With this, I thought of 'Project Heatwave', an initiative to help people visualise what climate change is doing to our city. In this project, I drafted out illustrations which I envision as murals to be installed along the streets, painted in thermochromic paint (paint which can change when the temperature changes). I hope that through these interactive visuals, people will be more environmentally conscious and will be motivated to play their part to protect our environment and our home.
While looking through student portfolios from School of the Art Institute of Chicago (SAIC), I came across 'D&AD Pantone: Project Monsoon'. In this project, the students wanted to bring back colour to the gloomy monsoon season in Seoul South Korea by creating murals using hydrochromic paint (a special formula which changes from transparent to opaque when it gets wet.) I was inspired by how art can interact with the environment and wanted to take that idea and put it in the context of Singapore.
With the recent drastic weather hitting Singapore, I was interested in finding out more about what climate change is doing to our environment.
It was only recently that the heat started to become unbearable, and I asked myself, 'how can this be?'. There have been many green initiatives implemented in Singapore, many of which encourage individuals to make changes in their lifestyle. However, it is still not enough. Professor Gerhard Schmitt said every effort counts, because “every individual in Singapore controls about 30 per cent of all the energy consumed or produced here”.
Though there have been trends that come (and go), such as bike sharing and drinking from metal straws, people soon become lazy to continue implementing these good habits in their lives because it may be inconvenient. I also observed that another reason why people (including myself) fail to keep up these habits is because climate change is gradual and invisible. People do not put in the effort because they can't see how their effort is contributing to the environment.

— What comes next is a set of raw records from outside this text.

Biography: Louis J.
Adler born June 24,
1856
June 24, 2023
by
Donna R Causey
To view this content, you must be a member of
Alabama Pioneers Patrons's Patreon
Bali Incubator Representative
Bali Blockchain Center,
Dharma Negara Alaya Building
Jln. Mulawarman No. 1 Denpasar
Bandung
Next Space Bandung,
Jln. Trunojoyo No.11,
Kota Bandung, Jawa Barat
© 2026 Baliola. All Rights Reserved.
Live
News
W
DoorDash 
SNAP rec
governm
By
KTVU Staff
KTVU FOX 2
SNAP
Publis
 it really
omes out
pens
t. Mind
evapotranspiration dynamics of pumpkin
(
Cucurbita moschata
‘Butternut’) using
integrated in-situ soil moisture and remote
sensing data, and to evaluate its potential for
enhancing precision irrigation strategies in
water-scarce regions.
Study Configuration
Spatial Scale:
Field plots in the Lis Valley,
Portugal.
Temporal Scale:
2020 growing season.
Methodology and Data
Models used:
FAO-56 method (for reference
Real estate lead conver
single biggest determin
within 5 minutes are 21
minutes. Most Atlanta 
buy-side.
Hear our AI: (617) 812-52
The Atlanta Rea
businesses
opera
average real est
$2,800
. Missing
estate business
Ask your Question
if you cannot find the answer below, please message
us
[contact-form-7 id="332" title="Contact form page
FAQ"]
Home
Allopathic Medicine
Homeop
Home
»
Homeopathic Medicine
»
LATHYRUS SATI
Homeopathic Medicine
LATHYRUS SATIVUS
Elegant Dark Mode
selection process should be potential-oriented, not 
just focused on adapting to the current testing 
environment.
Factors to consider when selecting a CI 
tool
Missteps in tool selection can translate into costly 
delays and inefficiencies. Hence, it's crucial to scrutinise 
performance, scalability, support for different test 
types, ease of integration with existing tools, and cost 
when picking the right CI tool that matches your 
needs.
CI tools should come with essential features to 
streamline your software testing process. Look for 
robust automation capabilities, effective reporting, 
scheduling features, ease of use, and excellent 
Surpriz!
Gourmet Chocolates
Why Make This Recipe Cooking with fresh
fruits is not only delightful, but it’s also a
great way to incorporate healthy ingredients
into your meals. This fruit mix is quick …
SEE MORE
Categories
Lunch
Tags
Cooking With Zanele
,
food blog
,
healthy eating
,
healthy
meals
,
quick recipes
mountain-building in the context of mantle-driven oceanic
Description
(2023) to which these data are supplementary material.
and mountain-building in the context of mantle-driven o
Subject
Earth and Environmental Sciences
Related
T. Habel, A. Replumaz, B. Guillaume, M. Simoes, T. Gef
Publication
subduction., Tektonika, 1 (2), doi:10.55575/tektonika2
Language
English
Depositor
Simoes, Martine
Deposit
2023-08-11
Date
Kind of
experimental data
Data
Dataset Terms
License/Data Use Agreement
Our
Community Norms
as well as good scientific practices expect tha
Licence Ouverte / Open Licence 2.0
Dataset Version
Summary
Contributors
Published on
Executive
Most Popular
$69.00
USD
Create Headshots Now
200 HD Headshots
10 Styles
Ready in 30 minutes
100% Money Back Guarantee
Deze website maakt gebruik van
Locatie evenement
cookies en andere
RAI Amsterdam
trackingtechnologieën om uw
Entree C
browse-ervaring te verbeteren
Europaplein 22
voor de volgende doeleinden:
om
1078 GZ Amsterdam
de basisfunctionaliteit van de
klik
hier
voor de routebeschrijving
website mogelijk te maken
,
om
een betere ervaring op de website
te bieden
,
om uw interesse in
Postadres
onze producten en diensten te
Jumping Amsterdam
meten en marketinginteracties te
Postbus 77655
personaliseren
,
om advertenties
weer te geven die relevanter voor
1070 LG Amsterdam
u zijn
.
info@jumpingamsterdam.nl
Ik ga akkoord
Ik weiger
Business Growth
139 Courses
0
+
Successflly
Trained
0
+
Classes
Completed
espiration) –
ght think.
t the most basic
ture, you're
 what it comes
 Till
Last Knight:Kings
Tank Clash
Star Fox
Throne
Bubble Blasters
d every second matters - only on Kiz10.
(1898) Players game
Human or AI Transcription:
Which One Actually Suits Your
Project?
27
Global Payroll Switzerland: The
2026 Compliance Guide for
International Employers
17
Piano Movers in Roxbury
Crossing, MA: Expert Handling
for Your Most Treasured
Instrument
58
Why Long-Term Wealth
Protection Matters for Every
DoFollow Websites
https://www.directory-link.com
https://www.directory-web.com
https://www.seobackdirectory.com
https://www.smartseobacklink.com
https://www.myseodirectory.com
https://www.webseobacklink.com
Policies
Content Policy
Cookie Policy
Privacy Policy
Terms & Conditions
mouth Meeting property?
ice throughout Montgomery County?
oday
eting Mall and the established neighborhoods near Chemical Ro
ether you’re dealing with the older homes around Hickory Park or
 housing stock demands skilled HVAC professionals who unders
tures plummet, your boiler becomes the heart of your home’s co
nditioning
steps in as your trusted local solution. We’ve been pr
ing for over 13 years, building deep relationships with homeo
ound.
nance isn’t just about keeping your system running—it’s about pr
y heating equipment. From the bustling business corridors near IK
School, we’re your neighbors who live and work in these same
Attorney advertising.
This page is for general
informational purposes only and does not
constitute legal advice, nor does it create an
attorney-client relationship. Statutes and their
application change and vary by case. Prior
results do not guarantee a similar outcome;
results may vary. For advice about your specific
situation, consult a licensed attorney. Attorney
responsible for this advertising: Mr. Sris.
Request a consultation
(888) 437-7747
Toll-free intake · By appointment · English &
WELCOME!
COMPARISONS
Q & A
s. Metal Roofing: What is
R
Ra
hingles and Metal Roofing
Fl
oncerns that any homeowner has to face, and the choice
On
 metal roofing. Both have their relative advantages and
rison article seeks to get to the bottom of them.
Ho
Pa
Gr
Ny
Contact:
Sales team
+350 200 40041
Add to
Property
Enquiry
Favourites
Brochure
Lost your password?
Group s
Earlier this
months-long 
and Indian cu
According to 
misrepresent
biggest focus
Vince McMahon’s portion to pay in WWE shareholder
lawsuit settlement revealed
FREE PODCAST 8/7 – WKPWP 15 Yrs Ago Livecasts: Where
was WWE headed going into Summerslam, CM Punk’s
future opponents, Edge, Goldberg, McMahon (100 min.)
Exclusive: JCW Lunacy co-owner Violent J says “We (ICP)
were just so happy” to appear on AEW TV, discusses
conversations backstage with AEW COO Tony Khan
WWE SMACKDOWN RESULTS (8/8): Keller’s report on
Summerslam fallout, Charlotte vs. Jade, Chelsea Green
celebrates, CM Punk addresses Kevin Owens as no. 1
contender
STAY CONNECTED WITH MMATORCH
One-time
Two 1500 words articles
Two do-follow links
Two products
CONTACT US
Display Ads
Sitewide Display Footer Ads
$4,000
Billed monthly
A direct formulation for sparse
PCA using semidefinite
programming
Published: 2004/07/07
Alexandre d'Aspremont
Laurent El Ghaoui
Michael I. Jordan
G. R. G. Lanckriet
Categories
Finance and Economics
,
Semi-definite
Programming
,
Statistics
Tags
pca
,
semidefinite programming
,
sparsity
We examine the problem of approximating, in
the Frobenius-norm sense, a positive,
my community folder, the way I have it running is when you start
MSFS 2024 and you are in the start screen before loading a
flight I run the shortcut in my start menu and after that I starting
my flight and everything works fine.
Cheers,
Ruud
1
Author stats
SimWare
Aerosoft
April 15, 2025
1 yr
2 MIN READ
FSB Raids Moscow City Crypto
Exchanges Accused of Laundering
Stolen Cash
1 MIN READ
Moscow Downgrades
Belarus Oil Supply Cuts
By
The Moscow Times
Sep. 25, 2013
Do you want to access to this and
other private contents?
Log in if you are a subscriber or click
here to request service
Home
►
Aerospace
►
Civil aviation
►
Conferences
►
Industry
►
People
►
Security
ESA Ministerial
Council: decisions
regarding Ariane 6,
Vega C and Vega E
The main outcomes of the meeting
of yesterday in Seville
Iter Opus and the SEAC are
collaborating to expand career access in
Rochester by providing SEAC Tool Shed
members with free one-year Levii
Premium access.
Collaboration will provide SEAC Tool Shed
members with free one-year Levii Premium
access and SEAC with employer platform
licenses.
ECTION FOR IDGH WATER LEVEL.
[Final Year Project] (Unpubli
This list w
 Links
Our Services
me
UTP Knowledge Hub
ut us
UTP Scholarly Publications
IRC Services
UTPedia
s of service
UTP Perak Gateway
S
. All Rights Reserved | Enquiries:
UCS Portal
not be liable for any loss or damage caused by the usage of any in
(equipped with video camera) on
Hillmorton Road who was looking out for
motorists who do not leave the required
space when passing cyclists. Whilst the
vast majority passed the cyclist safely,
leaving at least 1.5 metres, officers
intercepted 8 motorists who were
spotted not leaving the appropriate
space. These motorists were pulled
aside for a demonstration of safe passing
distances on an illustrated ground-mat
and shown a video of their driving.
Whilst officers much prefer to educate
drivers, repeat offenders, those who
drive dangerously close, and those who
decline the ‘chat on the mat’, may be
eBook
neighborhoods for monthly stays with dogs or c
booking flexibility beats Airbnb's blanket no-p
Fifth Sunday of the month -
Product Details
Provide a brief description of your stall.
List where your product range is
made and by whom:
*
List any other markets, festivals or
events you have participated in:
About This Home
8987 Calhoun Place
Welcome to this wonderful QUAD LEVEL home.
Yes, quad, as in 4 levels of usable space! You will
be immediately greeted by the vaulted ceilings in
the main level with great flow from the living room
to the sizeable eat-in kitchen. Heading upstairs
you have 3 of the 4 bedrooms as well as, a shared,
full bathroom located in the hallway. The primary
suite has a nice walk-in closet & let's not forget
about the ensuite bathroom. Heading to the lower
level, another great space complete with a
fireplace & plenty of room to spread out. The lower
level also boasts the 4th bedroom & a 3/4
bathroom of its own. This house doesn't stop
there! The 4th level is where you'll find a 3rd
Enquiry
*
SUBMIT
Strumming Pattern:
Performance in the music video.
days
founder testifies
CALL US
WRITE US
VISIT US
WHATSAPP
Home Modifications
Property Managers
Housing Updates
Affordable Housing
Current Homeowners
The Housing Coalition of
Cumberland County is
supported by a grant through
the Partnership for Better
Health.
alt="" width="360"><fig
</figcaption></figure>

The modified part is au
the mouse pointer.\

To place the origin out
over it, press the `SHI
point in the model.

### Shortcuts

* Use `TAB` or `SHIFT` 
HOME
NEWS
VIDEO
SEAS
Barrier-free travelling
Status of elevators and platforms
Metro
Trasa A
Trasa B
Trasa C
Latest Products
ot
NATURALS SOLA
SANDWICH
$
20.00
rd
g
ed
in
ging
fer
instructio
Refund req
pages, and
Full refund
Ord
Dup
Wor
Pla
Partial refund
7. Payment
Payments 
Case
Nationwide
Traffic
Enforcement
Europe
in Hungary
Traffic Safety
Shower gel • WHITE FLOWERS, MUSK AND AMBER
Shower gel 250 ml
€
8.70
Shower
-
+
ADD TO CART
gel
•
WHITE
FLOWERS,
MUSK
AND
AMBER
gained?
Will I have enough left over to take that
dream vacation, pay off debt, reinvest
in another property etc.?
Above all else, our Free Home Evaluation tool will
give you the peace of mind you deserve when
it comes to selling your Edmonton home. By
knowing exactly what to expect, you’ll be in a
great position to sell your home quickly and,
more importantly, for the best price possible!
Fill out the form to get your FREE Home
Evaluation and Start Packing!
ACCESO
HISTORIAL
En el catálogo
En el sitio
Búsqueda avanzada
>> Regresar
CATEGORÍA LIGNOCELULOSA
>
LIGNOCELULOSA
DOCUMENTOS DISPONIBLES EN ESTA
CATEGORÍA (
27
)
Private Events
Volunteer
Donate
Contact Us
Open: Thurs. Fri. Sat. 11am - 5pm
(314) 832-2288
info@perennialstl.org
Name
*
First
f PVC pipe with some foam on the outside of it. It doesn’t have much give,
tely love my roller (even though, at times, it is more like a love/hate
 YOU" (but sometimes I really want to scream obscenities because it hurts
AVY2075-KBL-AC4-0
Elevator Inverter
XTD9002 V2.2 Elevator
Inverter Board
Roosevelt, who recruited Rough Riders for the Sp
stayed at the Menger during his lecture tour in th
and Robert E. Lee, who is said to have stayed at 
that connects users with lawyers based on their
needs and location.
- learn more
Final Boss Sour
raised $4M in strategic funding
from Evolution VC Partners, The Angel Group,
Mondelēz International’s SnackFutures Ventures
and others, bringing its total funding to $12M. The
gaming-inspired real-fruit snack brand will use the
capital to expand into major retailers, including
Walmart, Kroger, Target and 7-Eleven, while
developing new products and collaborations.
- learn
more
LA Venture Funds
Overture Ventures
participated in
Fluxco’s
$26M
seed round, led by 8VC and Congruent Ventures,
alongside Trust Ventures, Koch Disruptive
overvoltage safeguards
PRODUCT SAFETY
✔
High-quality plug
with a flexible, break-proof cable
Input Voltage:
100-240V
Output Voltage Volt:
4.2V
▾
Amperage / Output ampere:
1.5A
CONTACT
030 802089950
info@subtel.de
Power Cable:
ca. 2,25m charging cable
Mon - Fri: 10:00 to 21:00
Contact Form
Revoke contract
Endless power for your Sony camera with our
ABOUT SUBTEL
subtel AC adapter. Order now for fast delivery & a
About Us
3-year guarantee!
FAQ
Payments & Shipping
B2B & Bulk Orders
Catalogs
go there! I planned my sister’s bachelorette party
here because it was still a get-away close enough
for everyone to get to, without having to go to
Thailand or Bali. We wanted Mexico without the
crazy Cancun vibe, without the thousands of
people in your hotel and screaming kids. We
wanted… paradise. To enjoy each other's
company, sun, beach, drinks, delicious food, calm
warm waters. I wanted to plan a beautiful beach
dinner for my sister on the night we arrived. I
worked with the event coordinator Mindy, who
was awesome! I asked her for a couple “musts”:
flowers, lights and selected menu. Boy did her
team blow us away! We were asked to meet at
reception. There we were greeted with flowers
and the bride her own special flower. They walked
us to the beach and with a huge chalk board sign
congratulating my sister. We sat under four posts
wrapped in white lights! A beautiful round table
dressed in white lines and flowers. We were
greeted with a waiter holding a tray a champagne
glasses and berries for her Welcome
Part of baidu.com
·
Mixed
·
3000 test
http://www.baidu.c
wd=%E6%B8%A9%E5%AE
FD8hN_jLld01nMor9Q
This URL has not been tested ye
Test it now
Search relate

I was also inspired by Olafur Eliasson's work 'Ice Watch'. His work consists of twelve glacial ice blocks in the shape of a clock installed at City Hall Square, Copenhagen. It serves to be a visual and physical reminder of the impact of climate change as the ice would melt in front of the viewers. I wanted to bring that impact into Singapore’s context, to help us see what’s happening to our environment.
I have always been more comfortable with realism and drawing from life. So this time, I wanted to challenge myself to create more stylised figures. I started off with basic shapes and I liked how it layered on top of one another.